Ближе к полудню я увидел Гарфагера, с лампой в руке бежавшего по коридору. Его ноги были босы. Поравнявшись со мной, он окинул меня взглядом, но едва ли признал и проскользнул мимо, однако тотчас остановился, вернулся и прокричал мне в ухо: «Желаете взглянуть?». Он поманил меня за собой. Я последовал за ним и увидел небольшое окошко во внешней стене, закрытое железной створкой. Когда он отодвинул защелку, металлическая пластина мгновенно распахнулась и отбросила его далеко в сторону; в тот же миг порыв ветра, завывая и грохоча, быстро ворвался через отверстие, с громогласной яростью пленил меня и приковал в противоположном углу. По коридору прокатилась разрушительная волна, сопровождаемая падением картин и мебели. Я, тем не менее, умудрился подползти на животе к окошку. Я ожидал увидеть море — но все мои чувства поглотила кружащаяся, перестилавшаяся вихрями тьма, чья распахнутая пасть напоминала букву О. Солнце Вайлы исчезло. Улучив подходящую минуту, мы в едином усилии сумели закрыть створку.
— Пойдемте, — Гарфагер снова зажег свечу и подозвал меня, — посмотрим же, каково приходится мертвецам в Судный день посреди великого запустения![120]
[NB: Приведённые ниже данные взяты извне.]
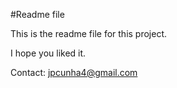 #Readme file

This is the readme file for this project.

I hope you liked it.

Contact: jpcunha4@gmail.com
Едва мы бегом достигли середины лестницы, как я содрогнулся от грозного толчка; по всему дому разнесся низкий глухой удар, который мог объясняться лишь одновременным падением всей огромной массы нагроможденных на полках склепа гробов. Я обернулся к Гарфагеру и краем глаза заметил, что он, сломя голову, панически удирает по своим следам, зажимая руками уши и широко распахнув рот. Затем страх настиг и меня — вселил дрожь в отважное торжество моего сердца — и отозвался мыслью, что теперь мне остается только бросить Гарфагера в беде и задуматься о собственном спасении. Но все же некое странное сомнение заставило меня в последний раз броситься на его поиски; колебания эти я безусловно воспринял как эгоистичные и болезненные. Я долго бродил по полуночному дому в поисках света и, наконец обнаружив лампу, продолжал искать Гарфагера. Так прошло несколько часов. Воздух сгустился, и царившее вокруг неистовство усилилось до чрезвычайности. Звуки, похожие на отдаленные крики — призрачные, как вопли духов — терзали мой слух. С приближением вечера я начал распознавать в грохочущем все громче баритоне водопада нечто новое: пронзительность — свист экстаза — преступное намерение — угроза бешенства, слепого и глухого.